Removing Duplicates
- 04:20
Using profiling to help identify duplicates or errors.
Transcript
Removing Duplicates It's really important that we check for duplicates in our data set.
Most tables will have one column which contains some sort of unique information.
Each row contains a different value for that column, so transaction ID, ISIN numbers, client references, or company codes.
It doesn't happen all the time, sometimes we don't have a single column like that that we can use but there's still duplication across the entire row.
Let's have a look at some examples. So if we have duplication in a single column, it would be the likes of the ISIN number here where no two rows should have the same value. We would remove the duplicates using that one single column.
Sometimes it's difficult to spot or identify duplicates, so Power BI has a fantastic tool called column distribution what that allows us to do is to check how many distinct values we have against how many unique values so the distinct values in a column are the different values that occur, so 196 different ISIN numbers.
The unique values are how many of those values are actually unique, so I have 196 distinct or different values but only 193 of them are unique. So there must be three values in there which have been used more than once and therefore I have duplicates.
Sometimes it's not always so easy to spot so in this example, we don't have a single column that we can use to identify duplicates with the company name for example can be repeated. It's okay to have Merrill Lynch more than once it's okay to have the same nominal value more than once the same market price or the same currency code. But if they were to all to be duplicated across the entire row, then we would want to remove those rows.
Let's do a workout in Power BI to see how to remove duplicates.
So let's use Get Data then to connect to an Excel workbook, module 3 lesson 6 work out.
I have two worksheets in here. I'm just going to select both of them and go through to transform data and into query editor.
I'm going to make sure I have selected the duplicate single column table first.
And I can see here the ISIN number should contain unique values, now if I want to check first of all, if there are any duplicates, I can use the view tab and just click on that to put on column distribution and right away. I can see there are 196 different values and only 193 of them are unique so I know I have got duplicates there, I'm going to remove duplicates just down here.
And I can see now all of my values are unique.
If I go to the second table so multiple columns this is slightly trickier because if I look at for example row 2 3 and 4, I can see Merrill Lynch has been duplicated, but it's okay in this example to have duplication there. But if I look further across the row I can see that some of the values are duplicated right across and some of the values are different. So row two and three have exactly the same value in every single column.

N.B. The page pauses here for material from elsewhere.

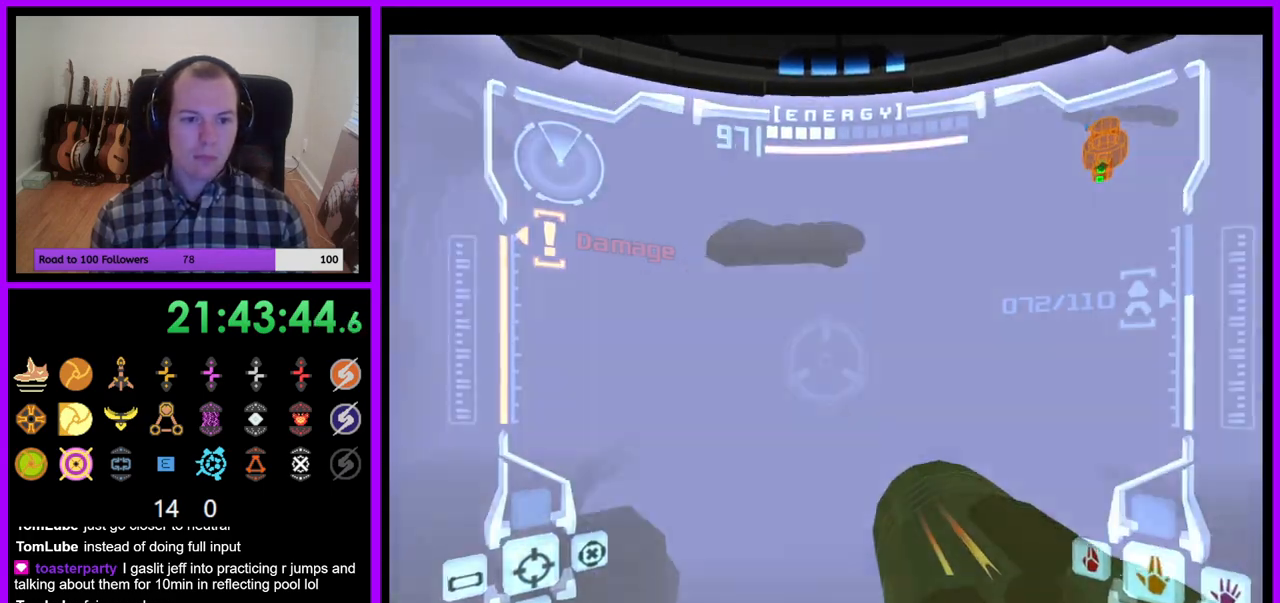
{"buttons": ["R1"], "left_stick": "up-left", "right_stick": "center", "events": [[217, "Z", "down"], [300, "A", "down"], [467, "A", "up"], [467, "Z", "up"]]}
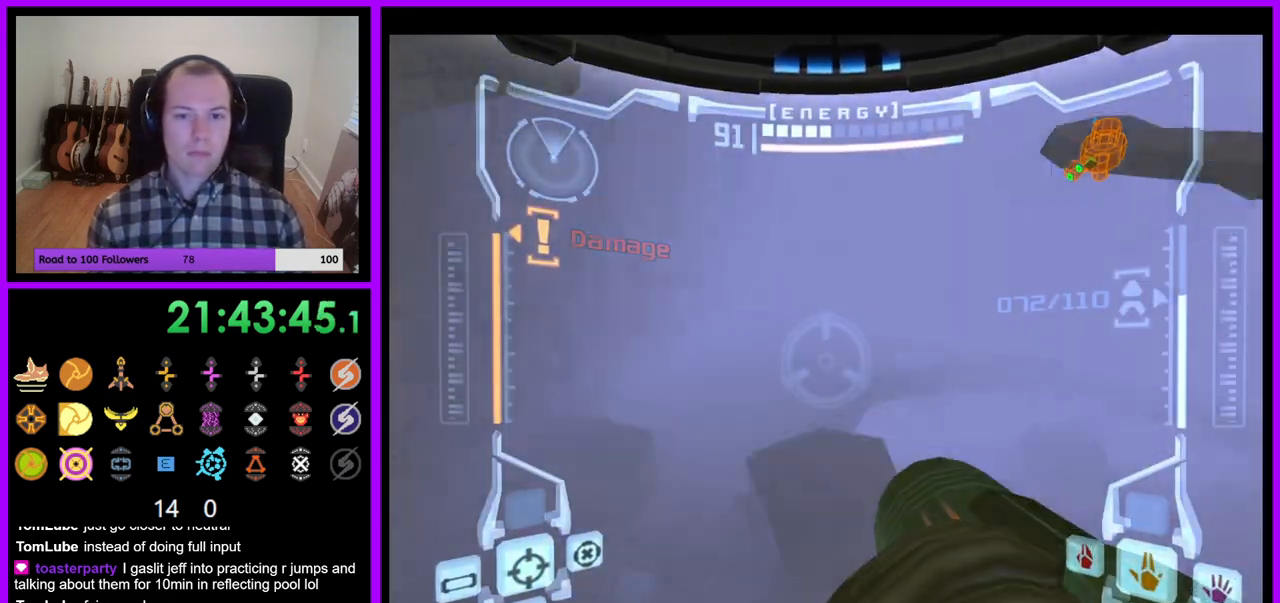
{"buttons": ["R1"], "left_stick": "up", "right_stick": "center", "events": [[50, "L1", "down"], [83, "B", "down"], [83, "left_stick", "up"], [183, "B", "up"], [200, "L1", "up"]]}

Row 4 is slightly different, so I would consider a row two and three a duplicate there row four. I would want to leave now to remove duplicates across all of the columns. I need to select all of the columns, so I'm going to start with company name just scroll across to the last column use the shift key and select so that will get them all selected there.
And then I can just right click remove duplicates.
So I just double check I can see I've got Merrill Lynch.
two rows of data 9 both unique